India today called the latest Global Hunger Index (GHI) report a “mismeasurement of hunger” and claimed it had “serious methodological problems” after slipping to 107th out of 121 countries in 2022 .

“Three of the four indicators used to calculate the index relate to children’s health and are not representative of the entire population,” said a press note issued by the Alliance’s Ministry of Women and Child Development.

It further states: “The fourth and most important indicator estimate for the proportion of undernourished (PoU) is based on a poll conducted with a very small sample size of 3,000. Not only is the report out of touch with the reality on the ground, it chooses to deliberately ignore the government Efforts to ensure people’s food security, especially during the Covid-19 pandemic.”

India ranks 101st in the 2021 ranking. Its current 107th place is behind neighboring Pakistan, Bangladesh and Nepal. The GHI website, which tracks hunger and malnutrition, said Saturday that 17 countries, including China, Turkey and Kuwait, topped the list with GHI scores below 5.

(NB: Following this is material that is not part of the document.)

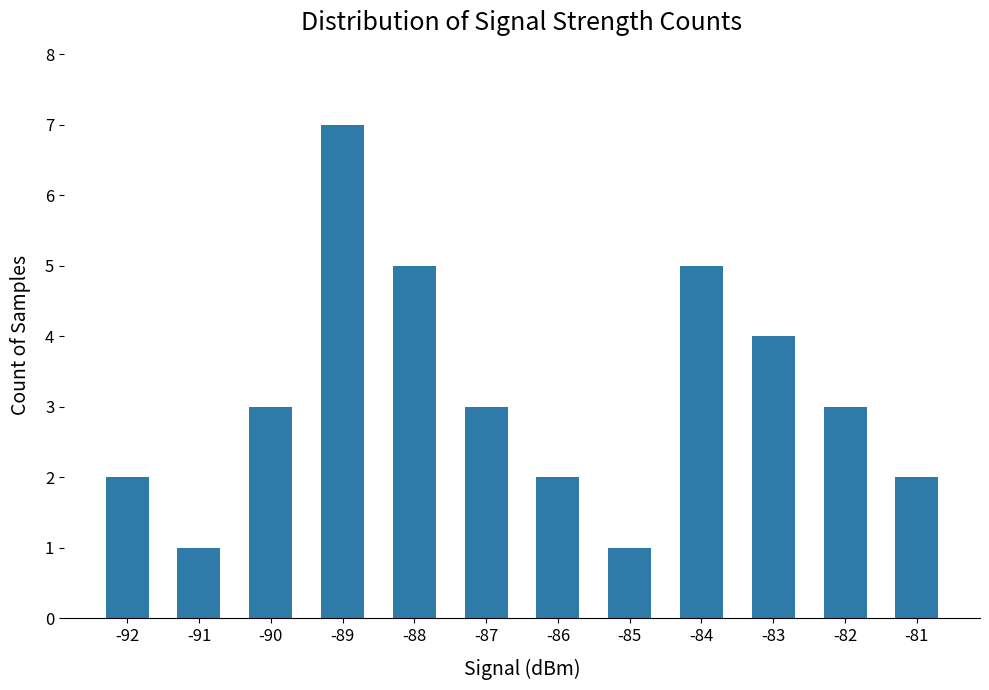

Count the number of data series in this chart.

1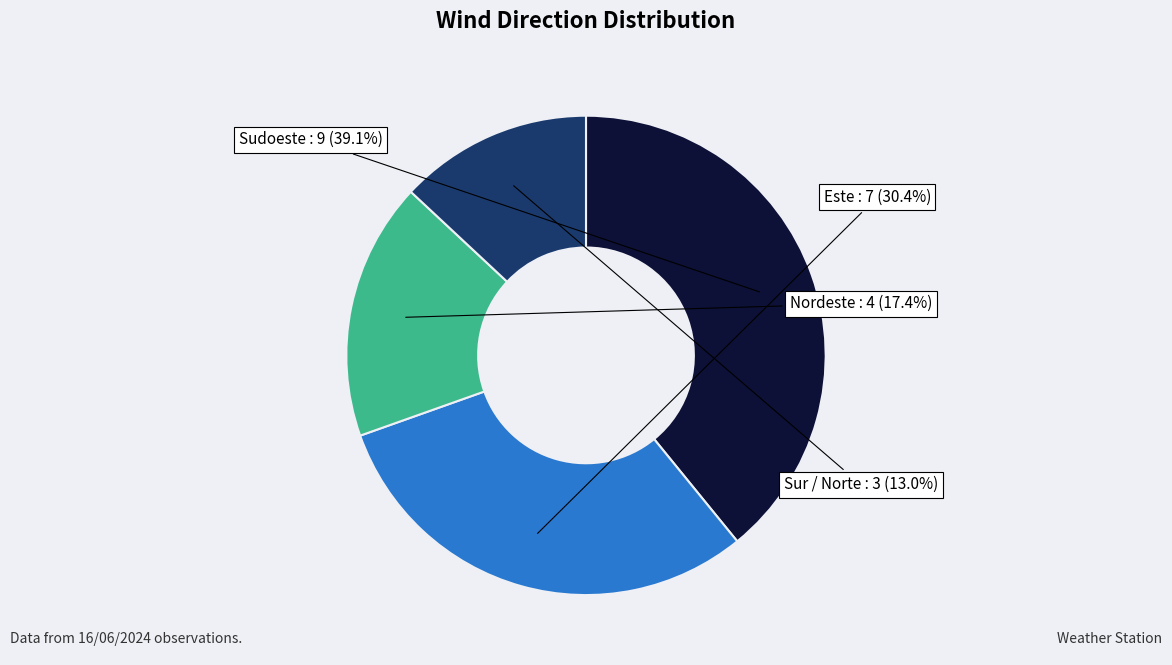

Is there any slice that represents more than half of the pie?

No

“From a one-dimensional perspective, the report lowers India’s ranking based on an estimate of the proportion of undernourished (PoU) population in India at 16.3%,” the ministry’s statement further said.

“This matter has been dealt with by the FAO,” the statement said. [Food and Agricultural Organisation] Such estimates based on FIES are not used [Food Insecurity Experience Scale] Survey module data for July 2022, as the same statistical output will not be based on merit. It is unfortunate that the Global Hunger Index report was published without these factual considerations, despite the imminent assurances of further engagement on this issue. “

The statement from the Ministry of Women and Child Development raised serious questions about some of the questions the investigators asked Indian respondents. It said: “Some of the questions asked of respondents were: ‘In the past 12 months, have you ever been concerned about not having enough food to eat due to lack of funds or other resources? You have eaten less than you thought ?'”

“It is clear that such questions are not fact-finding based on information about providing nutritional support and ensuring food security,” the ministry said.

The ministry further said that calculating hunger based primarily on indicators related to child health indicators is “neither scientific nor reasonable”.